● Your goal
Return exactly the span of lines that opens with the line containing "Andhra Pradesh" and closes with the last line of the data, inclusive.

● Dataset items
________________

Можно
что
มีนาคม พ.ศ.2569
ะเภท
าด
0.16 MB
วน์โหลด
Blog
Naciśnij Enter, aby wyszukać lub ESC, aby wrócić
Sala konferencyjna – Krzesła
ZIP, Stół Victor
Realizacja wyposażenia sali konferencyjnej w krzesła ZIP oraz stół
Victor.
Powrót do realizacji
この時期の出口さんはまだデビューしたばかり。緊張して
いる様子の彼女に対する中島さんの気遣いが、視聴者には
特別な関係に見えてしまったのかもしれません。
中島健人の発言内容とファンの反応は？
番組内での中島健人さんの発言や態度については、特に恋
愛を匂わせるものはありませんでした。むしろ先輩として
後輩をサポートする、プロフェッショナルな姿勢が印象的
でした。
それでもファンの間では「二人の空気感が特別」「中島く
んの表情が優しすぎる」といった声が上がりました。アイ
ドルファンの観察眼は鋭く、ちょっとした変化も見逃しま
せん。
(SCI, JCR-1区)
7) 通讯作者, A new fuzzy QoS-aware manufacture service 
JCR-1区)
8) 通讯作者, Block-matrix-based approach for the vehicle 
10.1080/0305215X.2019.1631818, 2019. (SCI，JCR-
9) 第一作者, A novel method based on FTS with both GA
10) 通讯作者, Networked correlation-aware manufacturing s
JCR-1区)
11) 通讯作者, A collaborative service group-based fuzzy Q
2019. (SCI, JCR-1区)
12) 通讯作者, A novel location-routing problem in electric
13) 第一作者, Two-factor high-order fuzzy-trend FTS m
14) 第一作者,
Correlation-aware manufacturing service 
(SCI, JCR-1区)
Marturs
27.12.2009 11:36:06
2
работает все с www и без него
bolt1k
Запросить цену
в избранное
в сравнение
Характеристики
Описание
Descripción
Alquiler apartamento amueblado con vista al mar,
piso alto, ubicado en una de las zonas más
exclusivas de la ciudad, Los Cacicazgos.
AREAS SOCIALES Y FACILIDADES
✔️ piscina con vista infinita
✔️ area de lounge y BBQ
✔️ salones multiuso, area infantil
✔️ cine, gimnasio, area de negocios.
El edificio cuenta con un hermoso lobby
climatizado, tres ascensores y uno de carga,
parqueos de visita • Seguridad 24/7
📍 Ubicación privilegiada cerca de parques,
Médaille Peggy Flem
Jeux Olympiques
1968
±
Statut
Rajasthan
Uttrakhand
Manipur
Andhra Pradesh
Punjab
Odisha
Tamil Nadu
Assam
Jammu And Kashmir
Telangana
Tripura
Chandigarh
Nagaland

________________

● Task output
Andhra Pradesh
Punjab
Odisha
Tamil Nadu
Assam
Jammu And Kashmir
Telangana
Tripura
Chandigarh
Nagaland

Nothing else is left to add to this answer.